The "Fab fragment" also contains the constant domain of the light
chain and the first constant domain (C.sub.H1) of the heavy chain.
The "Fab fragment" differs from the "Fab' fragment" by the addition
of a few residues at the carboxy terminus of the heavy chain
C.sub.H1 domain, including one or more cysteines from the antibody
hinge region. The "F(ab')2 fragment" originally is produced as a
pair of "Fab' fragments" which have hinge cysteines between them.
Methods of preparing such antibody fragments, such as papain or
pepsin digestion, are known to those skilled in the art.
[0040] An antibody can be of the IgA-, IgD-, IgE-, IgG- or
IgM-type, including IgG- or IgM-types such as, without limitation,
IgG1-, IgG2-, IgG3-, IgG4-, IgM1- and IgM2-types. For example, in
some cases, the antibody is of the IgG1-, IgG2- or IgG4-type.
[0041] In some embodiments, antibodies as used in the methods
described herein can be fully human or humanized antibodies. Human
antibodies can avoid certain problems associated with xenogeneic
antibodies, such as antibodies that possess murine or rat variable
and/or constant regions. First, because the effector portion is
human, it can interact better with other parts of the human immune
system, e.g., to destroy target cells more efficiently by
complement-dependent cytotoxicity or antibody-dependent cellular
cytotoxicity. Second, the human immune system should not recognize
the antibody as foreign. Third, half-life in human circulation will
be similar to naturally occurring human antibodies, allowing
smaller and less frequent doses to be given. Methods for preparing
human antibodies are known in the art.
[0042] In addition to human antibodies, "humanized" antibodies can
have many advantages. Humanized antibodies generally are chimeric
or mutant monoclonal antibodies from mouse, rat, hamster, rabbit or
other species, bearing human constant and/or variable region
domains or specific changes. Techniques for generating humanized
antibodies are well known to those of skill in the art. For
example, controlled rearrangement of antibody domains joined
through protein disulfide bonds to form new, artificial protein
molecules or "chimeric" antibodies can be utilized (Konieczny et
al. (1981) Haematologia (Budap.) 14:95). Recombinant DNA technology
can be used to construct gene fusions between DNA sequences
encoding mouse antibody variable light and heavy chain domains and
human antibody light and heavy chain constant domains (Morrison et
al. (1984) Proc Natl Acad Sci USA 81:6851).
[0043] DNA sequences encoding antigen binding portions or
complementarity determining regions (CDR's) of murine monoclonal
antibodies can be grafted by molecular means into DNA sequences
encoding frameworks of human antibody heavy and light chains (Jones
et al. (1986) Nature 321:522; Riechmann et al. (1988) Nature
332:323).
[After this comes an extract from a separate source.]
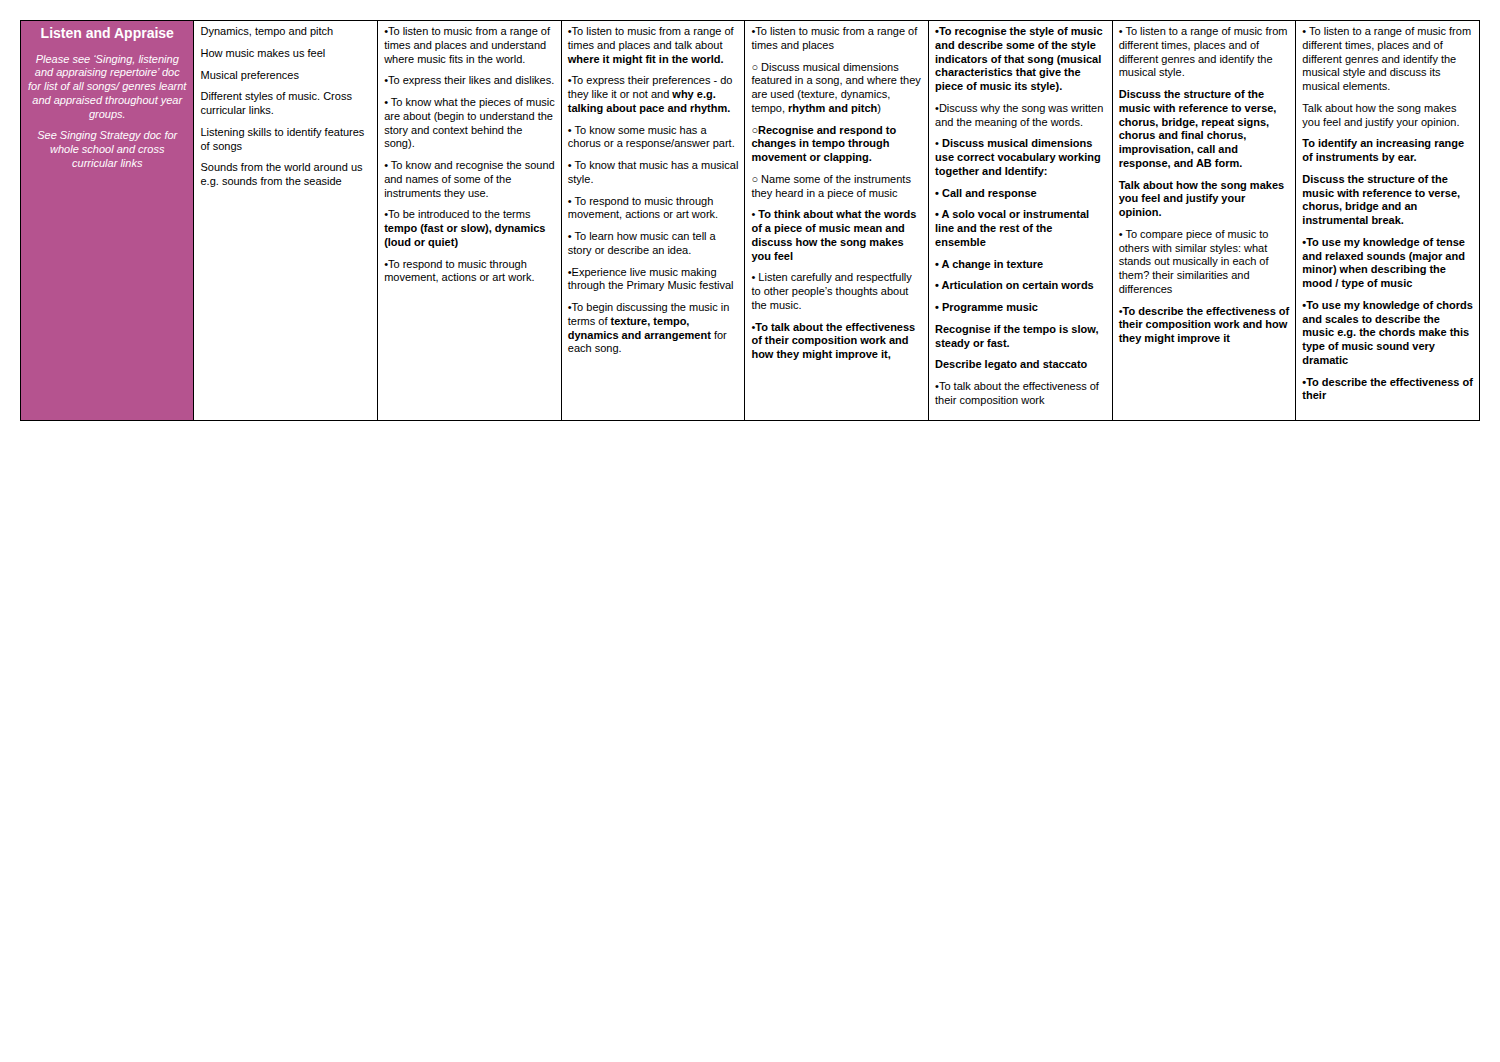| Listen and Appraise Please see ‘Singing, listening and appraising repertoire’ doc for list of all songs/ genres learnt and appraised throughout year groups. See Singing Strategy doc for whole school and cross curricular links | Dynamics, tempo and pitch How music makes us feel Musical preferences Different styles of music. Cross curricular links. Listening skills to identify features of songs Sounds from the world around us e.g. sounds from the seaside | •To listen to music from a range of times and places and understand where music fits in the world. •To express their likes and dislikes. • To know what the pieces of music are about (begin to understand the story and context behind the song). • To know and recognise the sound and names of some of the instruments they use. •To be introduced to the terms tempo (fast or slow), dynamics (loud or quiet) •To respond to music through movement, actions or art work. | •To listen to music from a range of times and places and talk about where it might fit in the world. •To express their preferences - do they like it or not and why e.g. talking about pace and rhythm. • To know some music has a chorus or a response/answer part. • To know that music has a musical style. • To respond to music through movement, actions or art work. • To learn how music can tell a story or describe an idea. •Experience live music making through the Primary Music festival •To begin discussing the music in terms of texture, tempo, dynamics and arrangement for each song. | •To listen to music from a range of times and places ○ Discuss musical dimensions featured in a song, and where they are used (texture, dynamics, tempo, rhythm and pitch ) ○ Recognise and respond to changes in tempo through movement or clapping. ○ Name some of the instruments they heard in a piece of music • To think about what the words of a piece of music mean and discuss how the song makes you feel • Listen carefully and respectfully to other people’s thoughts about the music. • To talk about the effectiveness of their composition work and how they might improve it, | •To recognise the style of music and describe some of the style indicators of that song (musical characteristics that give the piece of music its style). •Discuss why the song was written and the meaning of the words. • Discuss musical dimensions use correct vocabulary working together and Identify: • Call and response • A solo vocal or instrumental line and the rest of the ensemble • A change in texture • Articulation on certain words • Programme music Recognise if the tempo is slow, steady or fast. Describe legato and staccato •To talk about the effectiveness of their composition work | • To listen to a range of music from different times, places and of different genres and identify the musical style. Discuss the structure of the music with reference to verse, chorus, bridge, repeat signs, chorus and final chorus, improvisation, call and response, and AB form. Talk about how the song makes you feel and justify your opinion. • To compare piece of music to others with similar styles: what stands out musically in each of them? their similarities and differences • To describe the effectiveness of their composition work and how they might improve it | • To listen to a range of music from different times, places and of different genres and identify the musical style and discuss its musical elements. Talk about how the song makes you feel and justify your opinion. To identify an increasing range of instruments by ear. Discuss the structure of the music with reference to verse, chorus, bridge and an instrumental break. •To use my knowledge of tense and relaxed sounds (major and minor) when describing the mood / type of music •To use my knowledge of chords and scales to describe the music e.g. the chords make this type of music sound very dramatic •To describe the effectiveness of their |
Expressed recombinant products are called "reshaped" or
humanized antibodies, and comprise the framework of a human
antibody light or heavy chain and antigen recognition portions,
CDR's, of a murine monoclonal antibody.
[0044] Other methods for designing heavy and light chains and for
producing humanized antibodies are described in, for example, U.S.
Pat. Nos. 5,530,101; 5,565,332; 5,585,089; 5,639,641; 5,693,761;
5,693,762; and 5,733,743. Yet additional methods for humanizing
antibodies are described in U.S. Pat. Nos. 4,816,567; 4,935,496;
5,502,167; 5,558,864; 5,693,493; 5,698,417; 5,705,154; 5,750,078;
and 5,770,403, for example.
[0045] The methods provided herein can include determining whether
an antibody against B7-H1 has antagonistic function, such that it
has the ability to block forward signaling of B7-H1 through PD-1,
and/or determining whether an antibody against B7-H1 has agonistic
function, such that it has the ability to trigger signaling through
p38 MAPK. The antagonistic ability of an antibody to block forward
signaling of B7-H1 through PD-1 can result in increased T cell
function, while the agonistic ability of an antibody to trigger
signaling through p38 MAPK can result in decreased T cell function
and survival. Thus, an anti B7-H1 antibody that has the ability to
block forward signaling through PD-1 but has low ability or lacks
the ability to trigger signaling through p38 MAPK, may be
particularly useful for treating cancer and other disorders (e.g.,
pathogenic infections) in which it can be advantageous to increase
T cell function. In contrast, a dual function anti B7-H1 antibody
that also has the ability to trigger signaling through p38 MAPK may
have the opposite effect on T cell function and survival, and thus
may not have a significant clinical benefit in treatment of cancer
patients. Such antibodies may, however, be useful for treating
conditions (e.g., autoimmune disorders) in which decreased T cell
function is desired.
[0046] Methods for determining whether an anti B7-H1 antibody has
antagonistic and/or agonistic function include those described
herein (see, e.g., the Examples below). For example, the effect of
an antibody on T cell survival can be tested in vivo using an
animal model, by administering the antibody to an immunized animal
and then examining the number and/or percentage of antigen specific
and functional CD8 T cells in the animal's spleen.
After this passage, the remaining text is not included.